***** Source extract
Released: 1992 | Latest update: July 4, 2018
UnReal World is a rougelike RPG set in a procedurally generated world based on Finland in the late Iron Age. Players engage in open-ended wilderness survival, crafting, fishing, trapping, hunting, cooking, trading, and can even build their own cabin in the woods: features fairly common in survival games today but completely unheard of 25 years ago. Originally, UnReal World was based in high fantasy, with elves and orcs, but over time it’s become more grounded in history, though there are still mystical elements to it.
UnReal World been steadily updated since its release in 1992: version 1.0 was written in Turbo Pascal before being rewritten in C, it made the move from DOS to Windows, it slowly became a fully graphical game, and it even made its way to Steam in 2016. You can read a comprehensive history of UnReal World, year by year, on its official site. You can buy it on Steam or download it here to play (and if you enjoy the free version, consider donating to the developer).
Released: 1997 | Latest update: June 27, 2018
Ultima Online has a storied history, beginning with perhaps the greatest moment in PC gaming ever (and a Guinness World Record to boot): the assassination of producer Richard Garriott’s avatar, the nigh-invulnerable Lord British, during a beta stress test in 1997. The fantasy MMO with a player-driven economy and a heavy focus on PvP drew in more than 100,000 players by 1998 (another Guinness World Record), and over 20 years later it’s still being updated with new content and expansions. There’s still a small but active community playing on a daily basis.
Its grand ambitions and complex systems allowed for a lot of exploits and griefing by players, particular when it came to murder and theft, though its expansions added zones where players can’t kill one another and did a lot to discourage griefing. There’s still great nostalgia for those early, brutal days of back-stabbing and skullduggery, the likes of which have never quite been matched.
Released: March 31, 1998 | Latest update: April 12, 2018
Sure, StarCraft is a spring chicken by this list’s standards, but look at what stands out. It’s not an MMO. It’s not a text-based MUD. It’s not built around procedural generation. It’s an RTS, a game that still gets competitive play in Korea, and a game that has a big-budget sequel that’s much younger and prettier. Most games would’ve long ago been put out to pasture. But Blizzard isn’t most developers, and StarCraft isn’t most games.
StarCraft has been patched four times in 2018 and had more than a dozen patches in 2017. There have been bug fixes, improvements to network latency, and more—the kind of stuff you’d expect for a living online game in released in the past few years. StarCraft just happens to be 20 years old, and it’s still spry.
Released: 1999 | Latest update: April 23, 2018
Utopia is a text-based fantasy strategy game where the multiplayer matches, known as Ages, take place over a period of 10-12 real-time weeks. Players manage a province in a kingdom, build it up with farms and guilds, train a military, and vote for a monarch from among the players in their neighbor provinces. Kingdoms war with other kingdoms, and at the end of the Age the largest kingdom wins, the match ends, and the game resets.
Typically, each new Age brings about some changes and updates—its 77th Age begins this July, promising some new tweaks—plus feedback on the changes from Utopia’s community which consists of around 3,300 players. Game updates aren’t the only things that have changed Utopia over the years: its ownership has changed as well. A two-man team called Muga Gaming LLC acquired it last year from Jolt Online Gaming, which had bought Utopia from its creator, Mehul Patel, in 2008. Utopia runs in your browser, and you can enlist right here.
**********
#### Activity A:
According to the game overview above, roughly how many players make up Utopia's community?
#### Activity B:
Quote the part of the game overview that opens with the words containing "StarCraft has been" and closes with "the game resets.".
***** Dataset content
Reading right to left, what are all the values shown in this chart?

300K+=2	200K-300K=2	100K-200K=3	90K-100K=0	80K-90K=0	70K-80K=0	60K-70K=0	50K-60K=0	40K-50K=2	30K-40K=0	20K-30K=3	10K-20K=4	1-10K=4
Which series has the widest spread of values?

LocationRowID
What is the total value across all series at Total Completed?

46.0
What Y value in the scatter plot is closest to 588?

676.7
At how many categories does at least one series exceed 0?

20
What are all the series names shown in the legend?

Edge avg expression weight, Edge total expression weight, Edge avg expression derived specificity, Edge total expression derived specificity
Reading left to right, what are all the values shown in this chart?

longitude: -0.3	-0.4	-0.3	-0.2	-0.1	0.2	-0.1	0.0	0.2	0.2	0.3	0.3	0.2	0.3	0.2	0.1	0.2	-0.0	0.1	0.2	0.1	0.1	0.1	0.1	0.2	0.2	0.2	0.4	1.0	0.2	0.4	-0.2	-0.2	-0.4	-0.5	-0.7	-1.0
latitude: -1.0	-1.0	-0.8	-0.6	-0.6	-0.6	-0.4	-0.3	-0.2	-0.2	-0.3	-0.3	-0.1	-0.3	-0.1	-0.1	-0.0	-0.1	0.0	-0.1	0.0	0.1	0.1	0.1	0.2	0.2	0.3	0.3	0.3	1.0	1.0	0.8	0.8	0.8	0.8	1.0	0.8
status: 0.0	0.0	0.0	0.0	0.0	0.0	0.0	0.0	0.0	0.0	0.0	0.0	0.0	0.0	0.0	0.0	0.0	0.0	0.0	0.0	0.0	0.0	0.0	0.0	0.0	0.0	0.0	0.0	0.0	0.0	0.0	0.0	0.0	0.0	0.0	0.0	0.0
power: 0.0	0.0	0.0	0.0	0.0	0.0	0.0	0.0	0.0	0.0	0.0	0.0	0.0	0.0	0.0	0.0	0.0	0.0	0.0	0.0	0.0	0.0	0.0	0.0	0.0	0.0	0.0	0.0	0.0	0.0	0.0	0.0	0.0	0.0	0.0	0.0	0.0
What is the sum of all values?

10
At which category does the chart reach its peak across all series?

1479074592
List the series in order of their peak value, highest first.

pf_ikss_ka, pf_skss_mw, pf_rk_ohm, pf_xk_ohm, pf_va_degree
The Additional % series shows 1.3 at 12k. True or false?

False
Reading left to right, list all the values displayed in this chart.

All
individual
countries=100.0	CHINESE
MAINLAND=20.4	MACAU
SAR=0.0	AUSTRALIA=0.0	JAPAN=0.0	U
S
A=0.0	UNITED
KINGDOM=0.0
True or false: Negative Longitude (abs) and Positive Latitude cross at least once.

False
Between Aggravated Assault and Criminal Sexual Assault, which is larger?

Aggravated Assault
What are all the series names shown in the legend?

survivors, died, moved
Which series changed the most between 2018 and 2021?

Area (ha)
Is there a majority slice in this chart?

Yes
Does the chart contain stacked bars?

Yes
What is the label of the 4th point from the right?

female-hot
**********
#### Response area A:
Around 3,300 players.

#### Response area B:
StarCraft has been patched four times in 2018 and had more than a dozen patches in 2017. There have been bug fixes, improvements to network latency, and more—the kind of stuff you’d expect for a living online game in released in the past few years. StarCraft just happens to be 20 years old, and it’s still spry.
Released: 1999 | Latest update: April 23, 2018
Utopia is a text-based fantasy strategy game where the multiplayer matches, known as Ages, take place over a period of 10-12 real-time weeks. Players manage a province in a kingdom, build it up with farms and guilds, train a military, and vote for a monarch from among the players in their neighbor provinces. Kingdoms war with other kingdoms, and at the end of the Age the largest kingdom wins, the match ends, and the game resets.